A partir de aquí, Madariaga niega la existencia de la lucha de clases e incluso de una clase opresora y sostiene que la libertad, la desigualdad y el binomio ambición-necesidad son esenciales para que una sociedad progrese. Por tanto, concierne al Estado la restricción de la libertad cuando ésta atente contra el funcionamiento natural de la comunidad. Por ejemplo, los sindicatos y las asociaciones empresariales no deben ser toleradas, pues no son democráticas, sino demagógicas. Por otra parte, el Estado no puede limitar la libertad de expresión, por muy absurdas que sean las ideas expuestas. No obstante, sí puede restringir su radio de acción. Por ejemplo, no se pueden prohibir las doctrinas contra la libertad de pensamiento, sino que deban ser enseñadas en las escuelas. En general, el Estado moderno "será intolerante con los que obstaculizan su funcionamiento apropiado y con los que amenazan su constitución esencial".
Hasta aquí, todo parece indicar que Salvador de Madariaga defiende un Estado limitado con amplias libertades económicas y un orden mundial basado en la interacción libre entre individuos, no estados. Sin embargo, enseguida el autor comienza a expandir el ámbito de ese orden natural social hasta extremos amplísimos, por ejemplo la coordinación de la economía dentro de un "plan general de economía nacional" coordinado con "un plan mayor de economía mundial", pues "la iniciativa privada ilimitada es en efecto el enemigo más peligroso del Estado". Es casi inevitable señalar la contradicción existente entre esto y aquel socialismo mundial que el autor había denunciado al principio.
En segundo lugar, el autor se refiere a la soberanía de los estados, que deben fomentar la creación de una "conciencia mundial" basada en el derecho y ética internacionales de la Liga de las Naciones, única entidad legitimada para señalar la justicia o injusticia de una guerra. Por tanto, el individuo sólo puede desobedecer a su Estado invocando estos principios.
La culminación de este peculiar tour de force es la negación de cualquier tipo de autonomía individual, contenido en la siguiente afirmación:
…estamos listos para sacrificar el sistema política darviniano y adoptar una concepción moderna relacionada con el Estado totalitario: la democracia orgánica unánime.
Para alejar su modelo del fascismo y el bolchevismo, Madariaga recurre a la invención de una clase dirigente virtuosa, capaz de conseguir la adaptación, que no obediencia, de todas las clases a este Estado totalitario. El hombre de Estado surge así como una "síntesis" del pueblo, "pasivo y plástico", y de la burguesía, que encarna la inteligencia. A pesar de haber rechazado el marxismo, Madariaga no puede sustraerse a su método dialéctico a la hora de describir lo que de hecho equivale a una especie de "hombre nuevo" que a diferencia de los demás "en asuntos de vida colectiva, ve por sí mismo" y al que "nadie elige o designa. Él mismo sabe lo que es porque se oye llamado a esta alta y ardua tarea por una voz interna, su vocación". Un hombre que se distingue de los demás por sus grandes dotes de "imaginación e intuición" opuestas, por ejemplo, al espíritu judío, cuyo exceso de intelectualismo se debe según Madariaga a ser una "raza sin raíces, y por tanto sin pueblo". Como podemos observar, el debate sobre poder e imaginación se inició antes de que Sartre proclamara su célebre "la imaginación al poder" en 1968.

══════════

(Completa lo siguiente):
1/ Según el texto sobre Madariaga, ¿qué elementos considera el autor esenciales para que una sociedad progrese? Enuméralos todos.
2/ Retoma el texto sobre Madariaga y continúalo a partir de su última oración.
Las filas no hacen falta para resolver nada.

(Datos registrados):
══════════

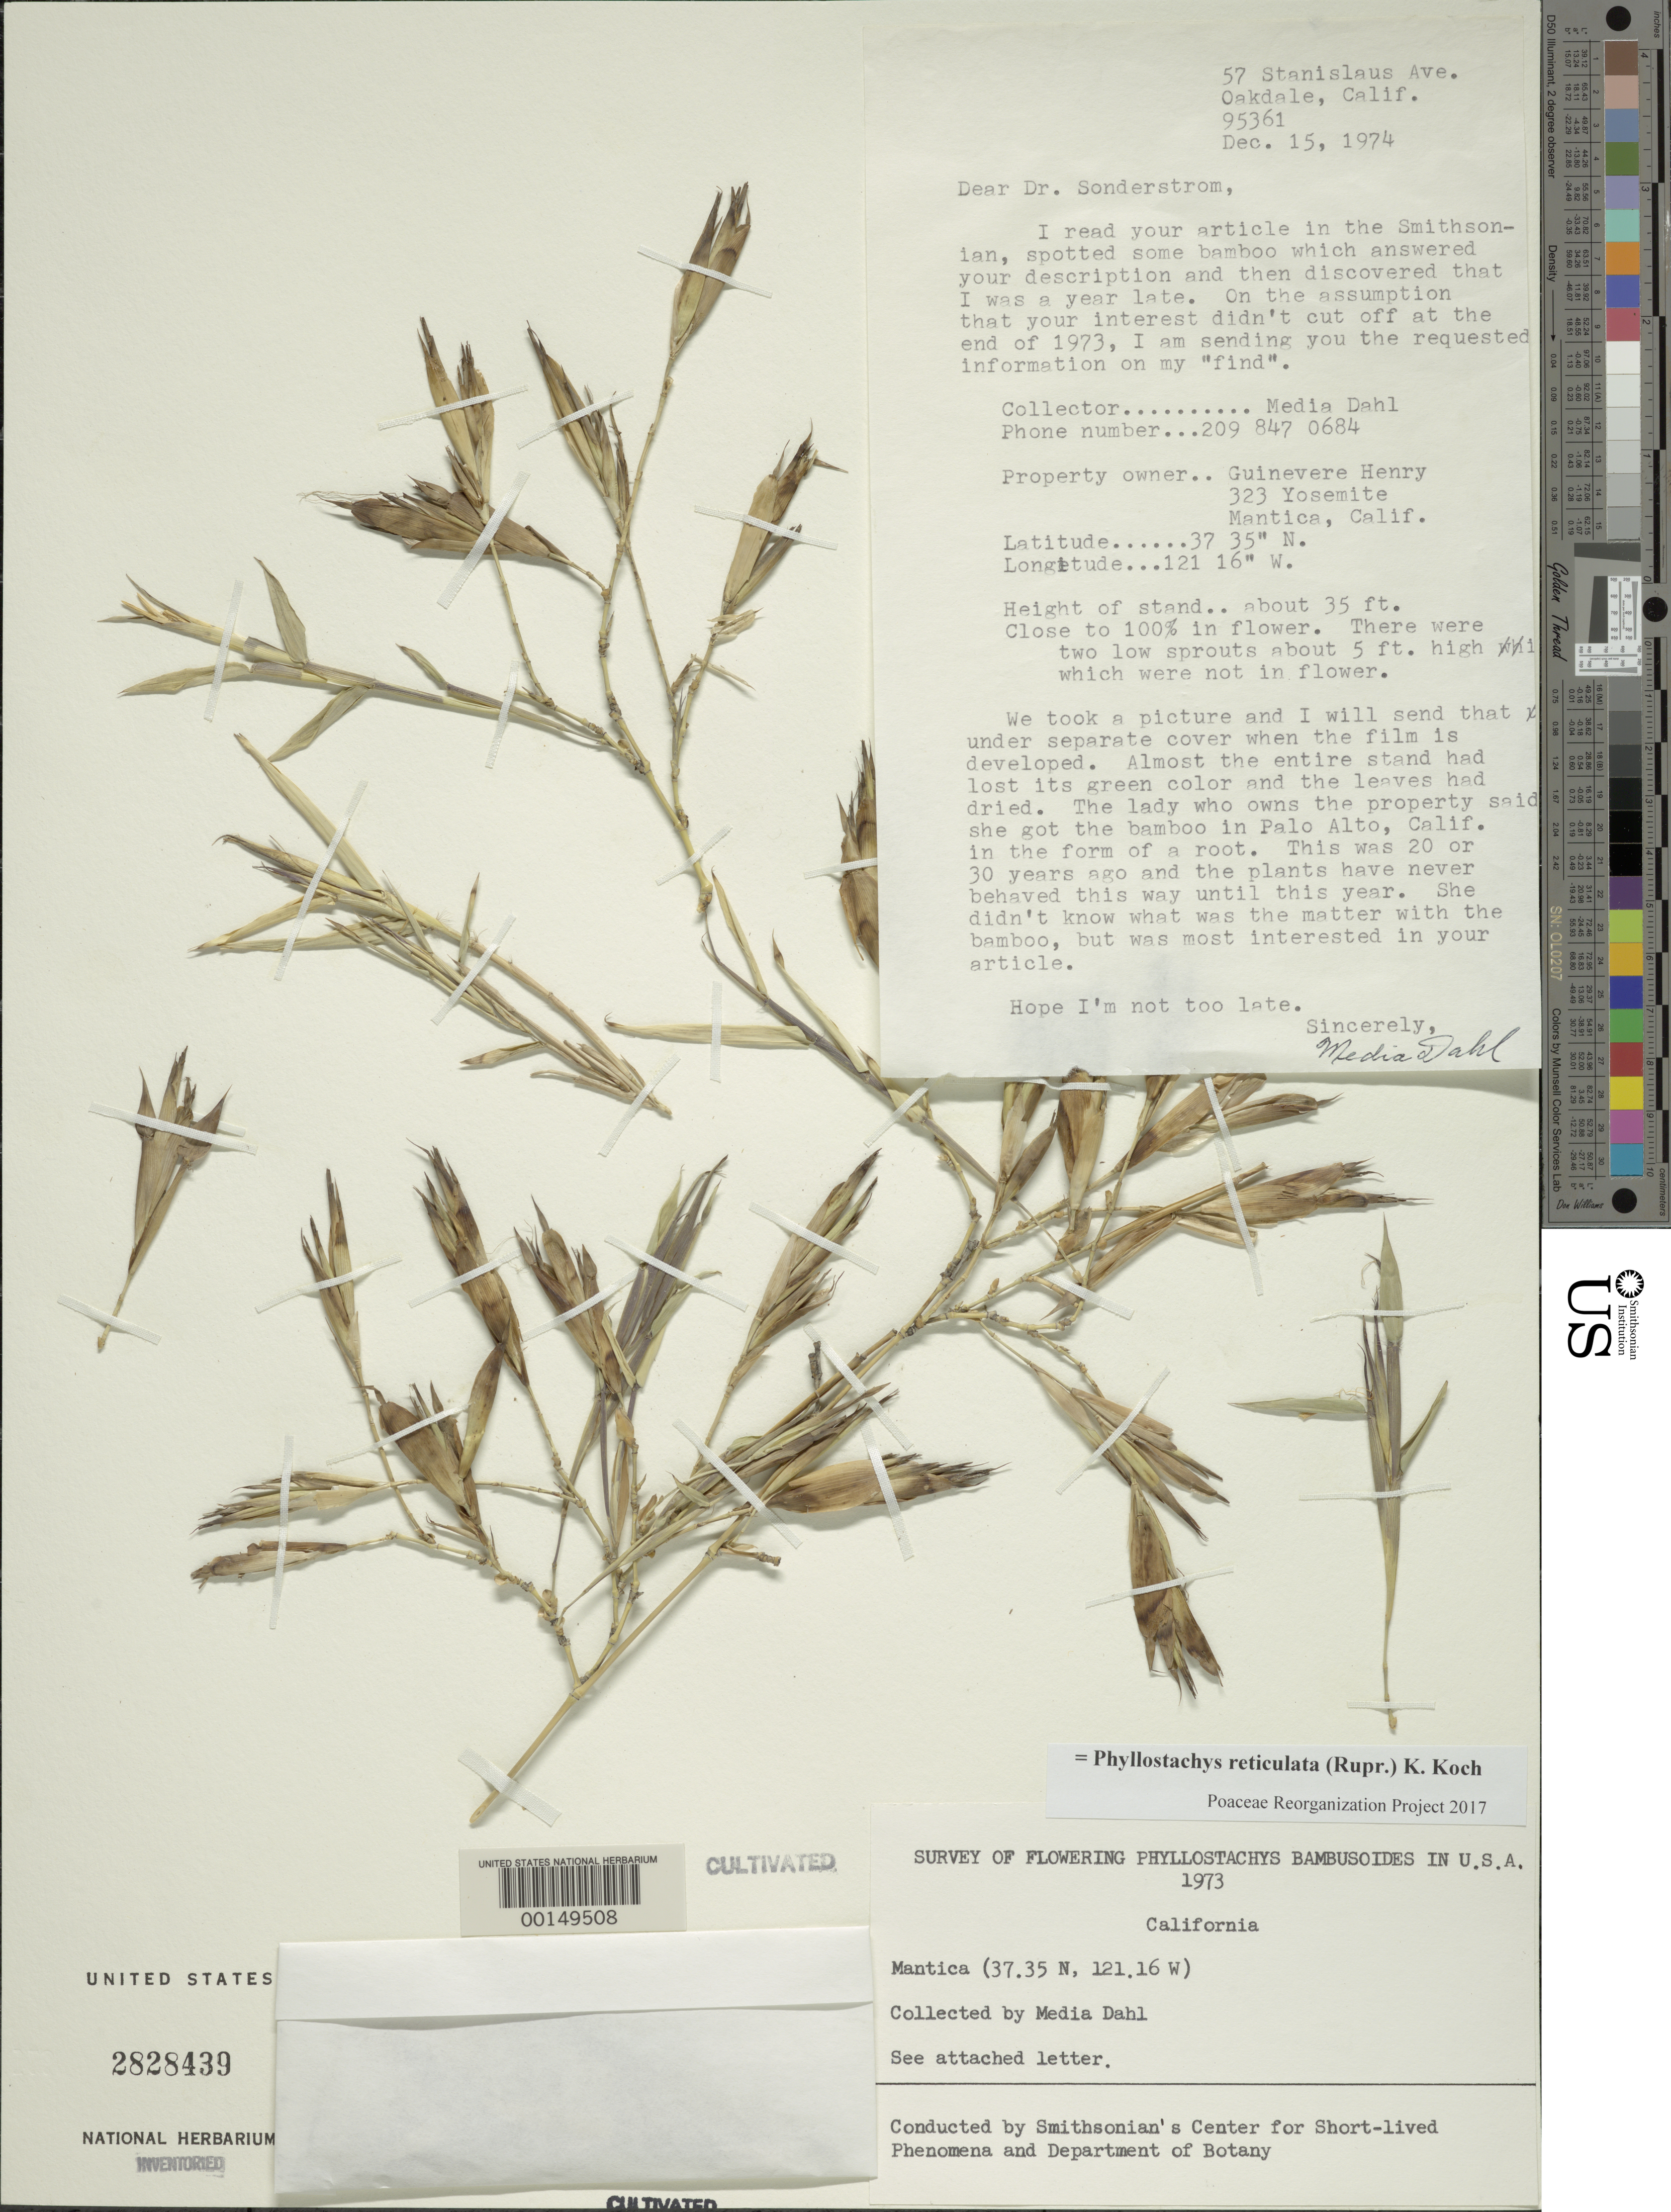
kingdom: Plantae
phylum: Tracheophyta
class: Liliopsida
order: Poales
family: Poaceae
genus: Phyllostachys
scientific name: Phyllostachys reticulata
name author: (Rupr.) K. Koch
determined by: Poaceae Reorganization Project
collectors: M. Dahl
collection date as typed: Dec 1974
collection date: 1974-12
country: United States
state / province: California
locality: Mantica, lat. 37.35n: long. 121.16w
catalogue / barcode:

══════════

(Las respuestas):
1/ La libertad, la desigualdad y el binomio ambición-necesidad.

2/
¿Qué criterio hemos de seguir para detectar a estas personas? ¿Qué mecanismo debemos instaurar para que el aristócrata pueda llegar a ejercer el poder y su vocación no se vea frustrada? Son preguntas que el autor deja sin responder, aunque se preocupa por describir a esta aristocracia como la fuerza que permite la existencia de una nación, lo cual equivale a restaurar el principio de "misión" que había negado antes. Una misión sustentada en el más puro liderazgo carismático.
Las páginas finales de Anarquía o jerarquía ejemplifican este tortuoso viaje que partiendo del individuo como la única realidad concluye colocando al Estado, dirigido por un grupo de seres superiores en virtud de características innatas, como ente todopoderoso legitimado para regular todos los aspectos de la vida de las personas. Así, Madariaga afirma que al Estado le corresponden todas las decisiones finales sobre la economía, la educación y la información, las finanzas y el control del crédito e incluso las organizaciones gremiales, así como la distribución del consumo, lo que conlleva entre otras la producción de cereales y su transformación, la banca y las comunicaciones y la limitación de las fortunas privadas.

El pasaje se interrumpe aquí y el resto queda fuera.